Falta informação sobre a Rússia
[Programa conduzido por Mauro Malin]
A professora Lenina Pomeranz, da Faculdade de Economia e Administração da USP –
aposentada mas ativa, aos 81 anos –, questiona a cobertura da crise ucraniana pelos jornais
brasileiros.
Lenina Pomeranz – A imprensa é muito focada ideologicamente. Inexistem fontes de
informação, na mídia [com visão crítica] – sempre resguardando o fato de que eu não leio
tudo, eu me restrinjo aos dois grandes jornais de São Paulo e a um clipping de jornais do
mundo inteiro em inglês, editado em Washington sobre o que acontece na Ucrânia, sobre
o que acontece na Rússia. Eu acho que a nossa imprensa não reproduz aquilo que precisava
reproduzir. Nenhum jornal russo foi mencionado, nenhuma vez. E inúmeros jornais russos têm
edições em inglês, ou traduzidas para o inglês, com todas as restrições às traduções que faz o
Google, mas você teria informações que permitem balancear os pontos de vista. Nós estamos,
não bem órfãos, mas aleijados quanto a informações mais amplas.
Mauro – Na sua percepção como leitora de todas essas fontes e com o conhecimento
acumulado de outros carnavais você concordaria com esse clima que às vezes se cria de que
estamos a um passo da hecatombe, o mundo vai acabar na Crimeia ou, sei lá, na fronteira da
Ucrânia com a Polônia?
Lenina – Esse clima foi de certa forma aventado no começo da bagunça. Hoje não é mais.
Depois que os Estados Unidos e a União Europeia fizeram as tais sanções reduzir-se a proibição
de vistos, sequestro de bens de algumas figuras do poder executivo e de assessoria do governo
russo, ninguém acredita que se vá para uma hecatombe.
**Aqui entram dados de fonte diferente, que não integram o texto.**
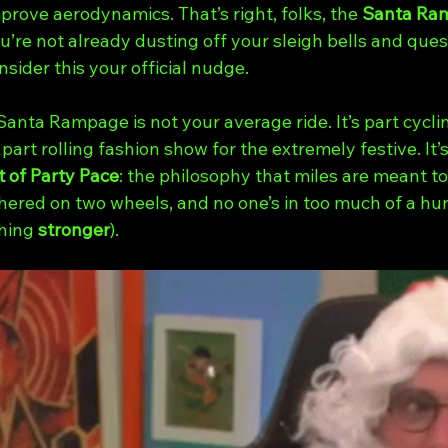
rove aerodynamics. That’s right, folks, the 
Santa Ra
u’re not already dusting off your sleigh bells and ques
nsider this your official nudge.
 Santa Rampage is not your average ride. It’s part cycli
part rolling fashion show for the extremely festive. It’s
 of Party Pace
: the philosophy that miles are meant to
hered on two wheels, and no one’s in too much of a hurr
hing 
stronger
).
Acho que não há mais na imprensa,
de uns tempos para cá, depois que se falou do referendo, etc., a mínima perspectiva de
hecatombe, naquilo que eu leio.
Acho que o pessoal está mais sensato. Está vendo que não convém. Mesmo quando o Putin
deu aquela entrevista e teve gente que achou ele com cara de louco, porque estava com muita
raiva, não se aceita a tese de que vá haver hecatombe. O Putin está muito seguro de suas
posições. Mesmo porque ele não tem condição de fazer uma guerra…
Mauro – …Nenhum lado tem…
Lenina – … É levar o mundo para a destruição. A Rússia herdou um material que não foi
descartado durante os acordos com Gorbatchov, lá atrás, mas ela ainda investe no complexo
industrial-militar e tem um poderio militar e nuclear que não é para brincadeira.
Petrobras e outros escândalos
Cada governo da redemocratização tem um padrão de comportamento diante de escândalos.
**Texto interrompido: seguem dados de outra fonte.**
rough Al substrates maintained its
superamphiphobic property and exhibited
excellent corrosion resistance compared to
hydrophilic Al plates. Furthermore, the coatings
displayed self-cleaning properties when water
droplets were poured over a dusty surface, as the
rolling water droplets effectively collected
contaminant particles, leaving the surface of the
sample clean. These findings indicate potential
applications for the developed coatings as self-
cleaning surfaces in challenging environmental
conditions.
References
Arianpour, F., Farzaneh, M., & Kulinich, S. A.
Todos são marcados pela dissimulação. Na ditadura houve escândalos, alguns com custo social
terrível, mas não era preciso exatamente dissimular. Era só mandar todo mundo calar a boca.
A passagem de Dilma Rousseff pelo poder registra um padrão que parece consistir em botar a
culpa nos outros.
O mais grave de tudo isso são implicações de natureza ética. Em primeiro lugar, a persistência
de um padrão de dissimulação e mentira que se infiltra de cima para baixo na sociedade. Em
segundo lugar, o fato de que as forças políticas estão mais preocupadas em saber como usar
eleitoralmente os escândalos alheios do que em corrigir os rumos do país.
E a mídia jornalística participa alegremente desse teatro.